In applying SSVS, instead of looking at the posterior distribution of each of the candidate models, which is sensitive to the setting of the prior, we ranked the candidate variables (markers) according to their marginal posterior probability, which was shown to be more robust to the prior. Compared with traditional methods that consider one marker at a time, our method considers all markers simultaneously and obtains more favorable results.

Conclusions

We showed that SSVS is a powerful method for identifying linked markers using the Haseman-Elston method, even for weak effects. SSVS is very effective because it does a smart search over the entire model space.

Background

In this work, we analyzed the slope of the cholesterol increase with age in the simulated data (Problem 2). Our objective was to identify the markers that are linked to the disease genes related to a high rate of increase in cholesterol. Genetic Analysis Workshop 13 provided information that the disease genes are located on chromosomes 7(s7), 15(s8), and 21(s9), respectively, and that the gene on chromosome 21(s9) only affects cholesterol rate in the females, i.e., it interacts with gender. The Haseman-Elston [1] method allowed one to apply linear regression methods for linkage analysis. For each sibling pair, it used the number of alleles identical by descent (IBD) at each marker as the explanatory variables and a statistic measuring similarity of values of the quantitative traits in the sibling pair as the response variable. The original Haseman-Elston method [1] used the squared difference between the traits of the siblings. In a recent publication, Elston et al. [1] proposed the cross-product of the two trait values in a sib pair as the response, which was used in this paper. Suh et al. [2] applied Stochastic Search Variable Selection (SSVS), a Bayesian variable selection method proposed by George and McCulloch [3] for the linear regression model, to the Haseman-Elston method. Although the scope of Suh et al was very preliminary, with only the IBD values at the linked markers plus 10 unlinked markers used as candidate explanatory variables in the variable selection, it showed the Bayesian variable selection approach to be very promising. The study presented here extended these methods in two respects. First, we took advantage of SSVS by including all 399 markers as candidate explanatory variables. It is computationally impossible to consider all subsets of 399 markers using a traditional frequentist approach. Secondly, a hierarchical prior probability structure as discussed by Chipman [4] was imposed on the model space to study the interaction effects (epistasis). The results were reported and compared with those obtained with the more traditional forward and backward step-wise regression.

Methods

Haseman-Elston method

We chose to analyze the rate of change in cholesterol over time in the simulated data. First, for each individual, we obtained the least square (LS) estimate for the slope of cholesterol over the time. For the ith sibling pair, using the LS estimate of slope as the trait (Y1i, Y2i), we computed their cross-product CP i = (Y1i-m)(Y2i- m) as our response values, where m is the mean of the slopes over all siblings in the same family. Elston et al. [1] introduced the cross-product CP, as the replacement of the squared difference . In our regression analysis, we adopted CP as the response, and also used squared-difference for comparison. For simplicity, we assumed the errors to be independent but a correlation structure could be implemented into our method in a straightforward way.

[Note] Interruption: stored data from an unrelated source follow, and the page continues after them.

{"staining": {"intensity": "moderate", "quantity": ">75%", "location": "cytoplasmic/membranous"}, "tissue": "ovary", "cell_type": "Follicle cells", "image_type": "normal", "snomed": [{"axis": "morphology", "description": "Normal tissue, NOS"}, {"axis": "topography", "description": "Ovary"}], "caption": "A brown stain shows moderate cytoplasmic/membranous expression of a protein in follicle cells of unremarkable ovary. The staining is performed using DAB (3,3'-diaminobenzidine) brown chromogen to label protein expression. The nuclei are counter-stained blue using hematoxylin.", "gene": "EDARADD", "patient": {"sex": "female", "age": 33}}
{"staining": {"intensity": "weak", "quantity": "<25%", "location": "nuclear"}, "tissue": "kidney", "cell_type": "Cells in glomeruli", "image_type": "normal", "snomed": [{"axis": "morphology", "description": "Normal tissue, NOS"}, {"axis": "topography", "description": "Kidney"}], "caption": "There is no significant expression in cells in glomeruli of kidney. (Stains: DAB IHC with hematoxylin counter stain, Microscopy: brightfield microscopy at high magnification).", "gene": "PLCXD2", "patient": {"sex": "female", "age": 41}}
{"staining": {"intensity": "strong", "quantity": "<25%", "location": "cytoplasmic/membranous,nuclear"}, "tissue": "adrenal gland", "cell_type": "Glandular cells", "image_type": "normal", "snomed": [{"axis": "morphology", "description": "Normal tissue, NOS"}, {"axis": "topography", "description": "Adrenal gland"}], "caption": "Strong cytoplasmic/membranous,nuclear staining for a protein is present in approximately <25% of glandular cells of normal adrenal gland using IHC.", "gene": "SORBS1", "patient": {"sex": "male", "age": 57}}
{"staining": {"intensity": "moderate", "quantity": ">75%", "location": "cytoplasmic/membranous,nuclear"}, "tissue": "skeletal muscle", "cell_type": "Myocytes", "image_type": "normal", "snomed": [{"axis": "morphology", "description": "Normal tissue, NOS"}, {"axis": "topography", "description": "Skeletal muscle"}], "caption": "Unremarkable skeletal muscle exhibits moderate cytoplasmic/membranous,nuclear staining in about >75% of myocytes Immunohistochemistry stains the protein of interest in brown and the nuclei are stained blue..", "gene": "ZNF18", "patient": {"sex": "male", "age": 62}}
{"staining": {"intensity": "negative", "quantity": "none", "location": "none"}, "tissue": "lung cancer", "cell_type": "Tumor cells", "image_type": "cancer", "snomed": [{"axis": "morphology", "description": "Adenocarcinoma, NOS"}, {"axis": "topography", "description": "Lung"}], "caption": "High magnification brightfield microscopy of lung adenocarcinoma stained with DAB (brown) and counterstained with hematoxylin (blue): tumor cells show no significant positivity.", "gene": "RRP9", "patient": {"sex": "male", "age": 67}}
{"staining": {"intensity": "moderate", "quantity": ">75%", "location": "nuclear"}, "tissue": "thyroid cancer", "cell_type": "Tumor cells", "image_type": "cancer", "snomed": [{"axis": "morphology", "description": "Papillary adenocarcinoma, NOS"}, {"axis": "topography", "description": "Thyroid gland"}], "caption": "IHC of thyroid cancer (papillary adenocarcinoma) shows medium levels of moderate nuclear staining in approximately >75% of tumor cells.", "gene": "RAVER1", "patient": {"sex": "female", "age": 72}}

There are about 1500 full sib pairs and a few half sib pairs in each replicate. In the replicate we considered there are 1522 full sib pairs. The number of alleles shared in each pair was obtained for each sib pair at each marker using the SIBPAL program of the SAGE software [5]. There were a total of 399 markers. We had

where the ε ~ N(0, σ2) were assumed to be independent and X values were IBD scores.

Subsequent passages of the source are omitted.